*Exercise*:
Reproduce the text of every entry below verbatim, omitting the pictures from your output.
————
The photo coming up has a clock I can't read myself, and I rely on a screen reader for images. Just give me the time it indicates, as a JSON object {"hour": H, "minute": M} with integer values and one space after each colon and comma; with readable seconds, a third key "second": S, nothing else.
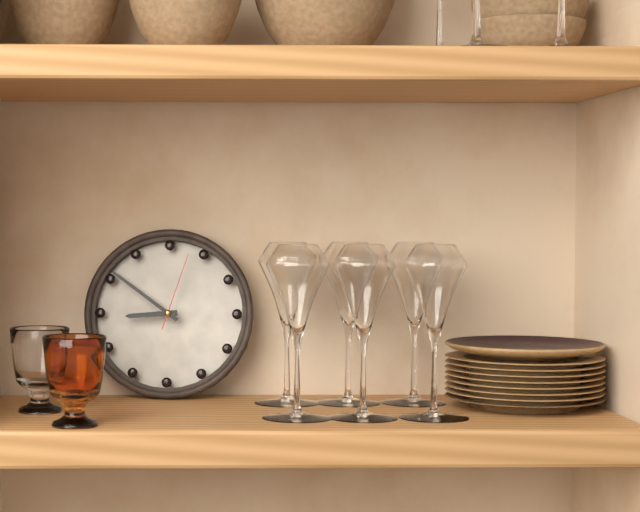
{"hour": 8, "minute": 51, "second": 3}
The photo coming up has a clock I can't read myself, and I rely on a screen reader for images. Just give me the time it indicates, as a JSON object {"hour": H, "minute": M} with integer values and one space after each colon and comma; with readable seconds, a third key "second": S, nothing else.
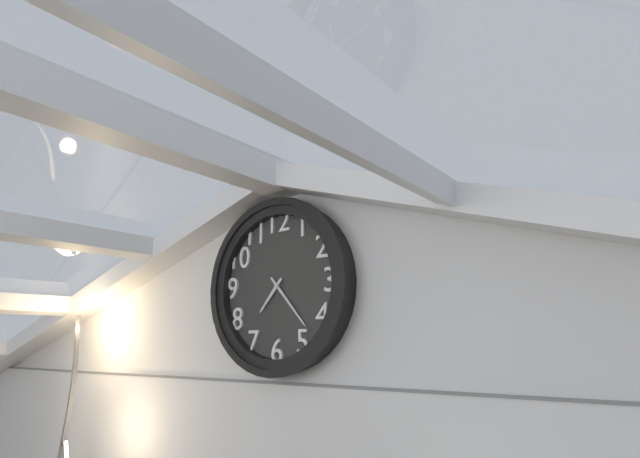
{"hour": 7, "minute": 23}
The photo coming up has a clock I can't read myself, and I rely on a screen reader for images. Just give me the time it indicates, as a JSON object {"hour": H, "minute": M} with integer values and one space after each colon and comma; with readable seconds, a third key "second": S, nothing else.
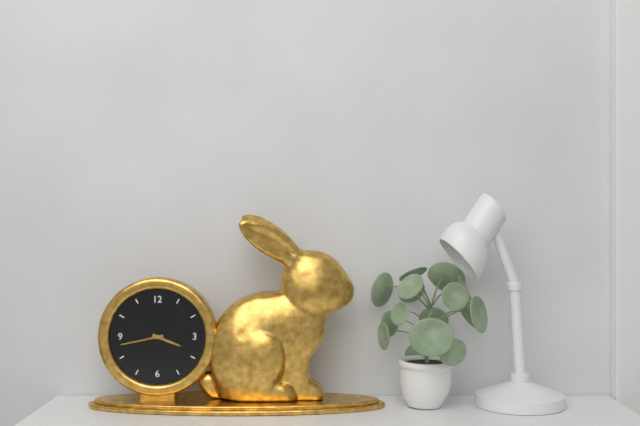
{"hour": 3, "minute": 43}
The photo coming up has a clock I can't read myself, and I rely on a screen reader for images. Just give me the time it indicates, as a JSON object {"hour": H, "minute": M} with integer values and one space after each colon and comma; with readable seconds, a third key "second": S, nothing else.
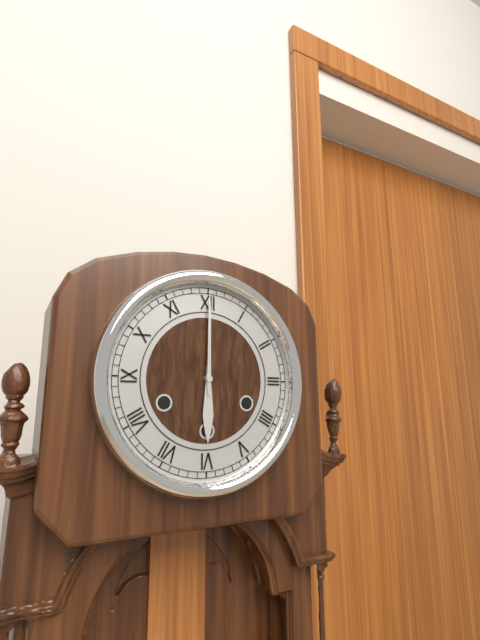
{"hour": 6, "minute": 0}
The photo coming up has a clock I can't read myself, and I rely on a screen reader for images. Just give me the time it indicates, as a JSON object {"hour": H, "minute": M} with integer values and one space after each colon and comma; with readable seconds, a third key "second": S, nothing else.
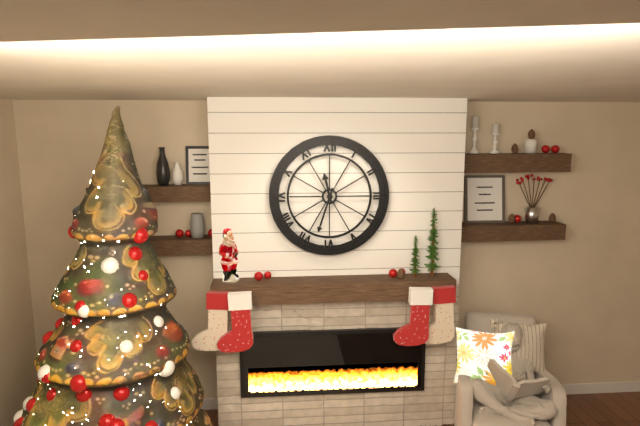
{"hour": 11, "minute": 33}
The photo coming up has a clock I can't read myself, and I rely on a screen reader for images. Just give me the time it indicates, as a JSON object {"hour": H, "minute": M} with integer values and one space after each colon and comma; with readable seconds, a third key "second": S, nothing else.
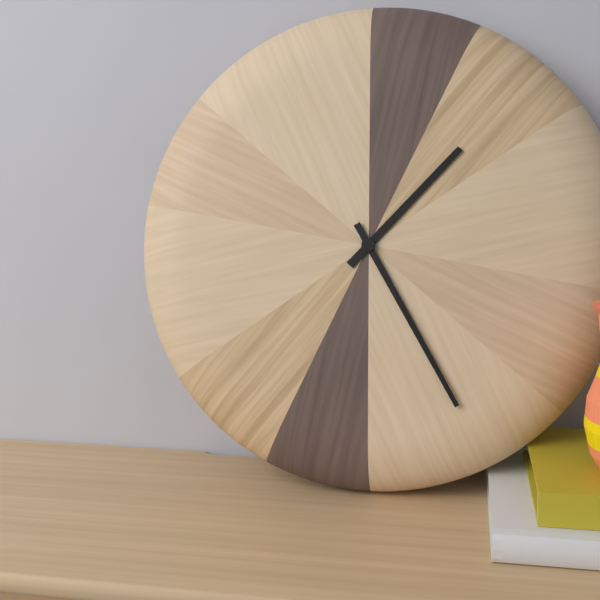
————
*Response to this task*:
The photo coming up has a clock I can't read myself, and I rely on a screen reader for images. Just give me the time it indicates, as a JSON object {"hour": H, "minute": M} with integer values and one space after each colon and comma; with readable seconds, a third key "second": S, nothing else.
{"hour": 8, "minute": 51, "second": 3}
The photo coming up has a clock I can't read myself, and I rely on a screen reader for images. Just give me the time it indicates, as a JSON object {"hour": H, "minute": M} with integer values and one space after each colon and comma; with readable seconds, a third key "second": S, nothing else.
{"hour": 7, "minute": 23}
The photo coming up has a clock I can't read myself, and I rely on a screen reader for images. Just give me the time it indicates, as a JSON object {"hour": H, "minute": M} with integer values and one space after each colon and comma; with readable seconds, a third key "second": S, nothing else.
{"hour": 3, "minute": 43}
The photo coming up has a clock I can't read myself, and I rely on a screen reader for images. Just give me the time it indicates, as a JSON object {"hour": H, "minute": M} with integer values and one space after each colon and comma; with readable seconds, a third key "second": S, nothing else.
{"hour": 6, "minute": 0}
The photo coming up has a clock I can't read myself, and I rely on a screen reader for images. Just give me the time it indicates, as a JSON object {"hour": H, "minute": M} with integer values and one space after each colon and comma; with readable seconds, a third key "second": S, nothing else.
{"hour": 11, "minute": 33}
The photo coming up has a clock I can't read myself, and I rely on a screen reader for images. Just give me the time it indicates, as a JSON object {"hour": H, "minute": M} with integer values and one space after each colon and comma; with readable seconds, a third key "second": S, nothing else.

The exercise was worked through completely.